• Saved data entries
#####

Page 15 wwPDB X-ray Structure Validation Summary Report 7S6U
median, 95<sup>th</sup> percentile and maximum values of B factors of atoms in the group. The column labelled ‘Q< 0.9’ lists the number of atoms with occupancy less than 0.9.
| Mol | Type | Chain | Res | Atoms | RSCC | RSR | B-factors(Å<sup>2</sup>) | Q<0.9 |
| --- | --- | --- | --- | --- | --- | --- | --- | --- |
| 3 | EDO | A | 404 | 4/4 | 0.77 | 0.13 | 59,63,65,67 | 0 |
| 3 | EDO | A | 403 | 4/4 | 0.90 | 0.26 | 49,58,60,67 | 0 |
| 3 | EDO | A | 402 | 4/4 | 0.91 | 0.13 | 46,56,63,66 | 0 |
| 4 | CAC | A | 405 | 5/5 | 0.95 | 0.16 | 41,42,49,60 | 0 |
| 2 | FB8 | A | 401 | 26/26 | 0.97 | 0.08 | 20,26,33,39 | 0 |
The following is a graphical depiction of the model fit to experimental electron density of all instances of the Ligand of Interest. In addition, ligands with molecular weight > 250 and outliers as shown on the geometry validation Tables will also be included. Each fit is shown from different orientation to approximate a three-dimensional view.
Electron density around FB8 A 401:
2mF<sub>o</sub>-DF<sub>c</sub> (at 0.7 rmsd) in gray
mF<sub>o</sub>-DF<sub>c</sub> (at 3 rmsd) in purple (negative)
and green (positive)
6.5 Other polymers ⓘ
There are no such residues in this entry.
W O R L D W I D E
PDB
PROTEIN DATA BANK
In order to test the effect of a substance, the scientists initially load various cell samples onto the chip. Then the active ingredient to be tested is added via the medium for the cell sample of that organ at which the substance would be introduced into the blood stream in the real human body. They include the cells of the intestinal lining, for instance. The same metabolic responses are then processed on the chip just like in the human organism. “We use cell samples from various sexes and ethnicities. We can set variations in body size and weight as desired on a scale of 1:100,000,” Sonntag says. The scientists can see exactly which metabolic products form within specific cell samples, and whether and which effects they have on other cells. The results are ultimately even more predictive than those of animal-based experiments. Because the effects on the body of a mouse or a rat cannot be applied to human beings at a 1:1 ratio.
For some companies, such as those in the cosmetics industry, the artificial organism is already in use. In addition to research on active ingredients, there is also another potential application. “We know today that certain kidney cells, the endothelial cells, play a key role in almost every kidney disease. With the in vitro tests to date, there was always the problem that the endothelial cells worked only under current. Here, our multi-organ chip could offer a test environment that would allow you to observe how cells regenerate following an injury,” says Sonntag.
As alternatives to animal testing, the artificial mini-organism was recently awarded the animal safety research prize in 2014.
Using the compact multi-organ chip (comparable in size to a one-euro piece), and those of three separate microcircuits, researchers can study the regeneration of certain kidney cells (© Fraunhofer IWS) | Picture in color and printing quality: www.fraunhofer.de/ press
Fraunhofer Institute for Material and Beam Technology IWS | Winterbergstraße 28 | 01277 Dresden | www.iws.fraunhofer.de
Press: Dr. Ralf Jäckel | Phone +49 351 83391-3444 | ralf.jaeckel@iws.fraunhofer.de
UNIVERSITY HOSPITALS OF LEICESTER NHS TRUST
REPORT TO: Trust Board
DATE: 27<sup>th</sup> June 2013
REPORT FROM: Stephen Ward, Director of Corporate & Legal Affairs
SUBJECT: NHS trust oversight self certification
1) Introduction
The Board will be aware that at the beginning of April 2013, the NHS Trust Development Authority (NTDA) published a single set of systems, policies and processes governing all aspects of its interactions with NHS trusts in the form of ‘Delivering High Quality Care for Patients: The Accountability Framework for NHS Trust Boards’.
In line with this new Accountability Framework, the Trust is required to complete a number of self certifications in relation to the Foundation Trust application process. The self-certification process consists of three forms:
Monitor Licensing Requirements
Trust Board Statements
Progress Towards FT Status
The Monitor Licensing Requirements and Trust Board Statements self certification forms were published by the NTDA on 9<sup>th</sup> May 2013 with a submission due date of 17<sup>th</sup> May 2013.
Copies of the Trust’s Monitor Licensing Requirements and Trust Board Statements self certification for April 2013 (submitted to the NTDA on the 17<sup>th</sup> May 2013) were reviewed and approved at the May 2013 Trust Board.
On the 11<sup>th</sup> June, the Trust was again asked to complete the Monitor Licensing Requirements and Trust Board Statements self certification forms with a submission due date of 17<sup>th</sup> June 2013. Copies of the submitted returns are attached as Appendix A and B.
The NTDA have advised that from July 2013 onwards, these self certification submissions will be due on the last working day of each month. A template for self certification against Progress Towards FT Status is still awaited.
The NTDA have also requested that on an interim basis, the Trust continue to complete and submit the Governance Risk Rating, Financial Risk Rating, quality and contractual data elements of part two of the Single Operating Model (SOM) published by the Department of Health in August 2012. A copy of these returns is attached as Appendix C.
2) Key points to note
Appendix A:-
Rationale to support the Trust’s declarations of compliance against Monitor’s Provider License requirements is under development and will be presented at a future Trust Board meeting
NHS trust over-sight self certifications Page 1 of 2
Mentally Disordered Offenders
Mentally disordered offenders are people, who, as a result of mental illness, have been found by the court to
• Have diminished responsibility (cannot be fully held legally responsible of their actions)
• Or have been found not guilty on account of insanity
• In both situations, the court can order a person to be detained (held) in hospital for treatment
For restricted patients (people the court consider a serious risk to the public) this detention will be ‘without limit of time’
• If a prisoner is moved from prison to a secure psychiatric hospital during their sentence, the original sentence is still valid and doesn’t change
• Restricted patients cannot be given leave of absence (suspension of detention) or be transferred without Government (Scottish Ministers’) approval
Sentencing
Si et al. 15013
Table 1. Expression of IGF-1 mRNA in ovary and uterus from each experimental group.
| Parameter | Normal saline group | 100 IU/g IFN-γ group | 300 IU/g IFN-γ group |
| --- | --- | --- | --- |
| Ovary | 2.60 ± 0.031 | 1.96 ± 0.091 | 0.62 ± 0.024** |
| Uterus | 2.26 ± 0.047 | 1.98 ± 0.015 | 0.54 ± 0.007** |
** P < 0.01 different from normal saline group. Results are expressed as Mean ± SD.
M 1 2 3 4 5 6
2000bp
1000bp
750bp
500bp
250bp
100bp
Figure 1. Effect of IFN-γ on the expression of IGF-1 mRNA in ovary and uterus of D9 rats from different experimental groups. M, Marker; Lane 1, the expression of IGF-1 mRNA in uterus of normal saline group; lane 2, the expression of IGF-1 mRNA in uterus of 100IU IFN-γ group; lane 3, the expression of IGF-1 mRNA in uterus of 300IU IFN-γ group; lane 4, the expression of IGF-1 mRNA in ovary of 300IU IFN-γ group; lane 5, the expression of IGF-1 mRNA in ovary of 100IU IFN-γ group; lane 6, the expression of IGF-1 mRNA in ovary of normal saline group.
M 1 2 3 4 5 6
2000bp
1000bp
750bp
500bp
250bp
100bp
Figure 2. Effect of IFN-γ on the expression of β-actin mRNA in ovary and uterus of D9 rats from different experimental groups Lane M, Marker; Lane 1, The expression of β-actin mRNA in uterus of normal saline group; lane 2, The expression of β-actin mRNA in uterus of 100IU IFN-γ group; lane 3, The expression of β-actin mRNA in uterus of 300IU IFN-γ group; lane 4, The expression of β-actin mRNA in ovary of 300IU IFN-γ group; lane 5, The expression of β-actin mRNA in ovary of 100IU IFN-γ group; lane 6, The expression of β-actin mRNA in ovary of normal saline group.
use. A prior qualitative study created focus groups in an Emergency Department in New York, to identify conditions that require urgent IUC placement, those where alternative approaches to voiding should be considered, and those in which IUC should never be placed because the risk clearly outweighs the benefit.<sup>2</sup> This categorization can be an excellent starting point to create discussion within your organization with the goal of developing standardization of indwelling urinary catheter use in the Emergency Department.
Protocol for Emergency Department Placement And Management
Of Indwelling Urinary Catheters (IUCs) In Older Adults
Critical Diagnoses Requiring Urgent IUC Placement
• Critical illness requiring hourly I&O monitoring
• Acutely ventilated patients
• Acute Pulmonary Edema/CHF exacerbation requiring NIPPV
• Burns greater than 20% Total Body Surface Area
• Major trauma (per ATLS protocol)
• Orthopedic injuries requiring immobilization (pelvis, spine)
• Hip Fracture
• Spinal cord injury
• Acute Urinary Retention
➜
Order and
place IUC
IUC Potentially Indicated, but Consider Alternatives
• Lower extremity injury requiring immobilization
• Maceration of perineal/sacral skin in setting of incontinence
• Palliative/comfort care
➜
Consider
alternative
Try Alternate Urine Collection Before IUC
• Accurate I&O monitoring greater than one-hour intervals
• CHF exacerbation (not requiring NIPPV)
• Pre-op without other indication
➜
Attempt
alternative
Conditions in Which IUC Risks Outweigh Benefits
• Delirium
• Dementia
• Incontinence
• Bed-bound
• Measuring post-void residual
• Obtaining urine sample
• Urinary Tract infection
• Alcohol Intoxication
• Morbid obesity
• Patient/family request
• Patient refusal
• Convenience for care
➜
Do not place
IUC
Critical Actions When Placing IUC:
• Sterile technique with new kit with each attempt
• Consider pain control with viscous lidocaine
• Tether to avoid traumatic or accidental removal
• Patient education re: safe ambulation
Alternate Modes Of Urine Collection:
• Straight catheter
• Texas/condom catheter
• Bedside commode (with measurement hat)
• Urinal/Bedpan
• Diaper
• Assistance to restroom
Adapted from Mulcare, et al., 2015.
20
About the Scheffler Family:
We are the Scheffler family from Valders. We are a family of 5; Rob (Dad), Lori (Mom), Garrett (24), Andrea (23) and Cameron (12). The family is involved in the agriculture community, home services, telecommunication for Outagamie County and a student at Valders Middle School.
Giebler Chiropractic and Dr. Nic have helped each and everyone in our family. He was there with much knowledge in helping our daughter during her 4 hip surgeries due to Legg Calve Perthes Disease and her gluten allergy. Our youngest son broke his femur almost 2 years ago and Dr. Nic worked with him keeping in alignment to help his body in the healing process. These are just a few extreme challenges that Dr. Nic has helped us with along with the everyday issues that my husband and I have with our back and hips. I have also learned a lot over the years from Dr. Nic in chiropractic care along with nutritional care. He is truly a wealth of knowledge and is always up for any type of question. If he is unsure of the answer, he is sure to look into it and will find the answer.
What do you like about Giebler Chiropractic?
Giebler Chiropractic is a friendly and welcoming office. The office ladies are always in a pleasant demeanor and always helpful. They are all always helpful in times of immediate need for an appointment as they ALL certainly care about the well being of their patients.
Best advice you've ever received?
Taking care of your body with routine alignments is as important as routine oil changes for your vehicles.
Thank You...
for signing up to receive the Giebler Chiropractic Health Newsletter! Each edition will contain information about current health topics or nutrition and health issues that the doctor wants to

#####

• Assigned task
Search the records for the string "Alternate" and, wherever a line contains it, please copy that line.

• Answer for this exercise
Try Alternate Urine Collection Before IUC
Alternate Modes Of Urine Collection:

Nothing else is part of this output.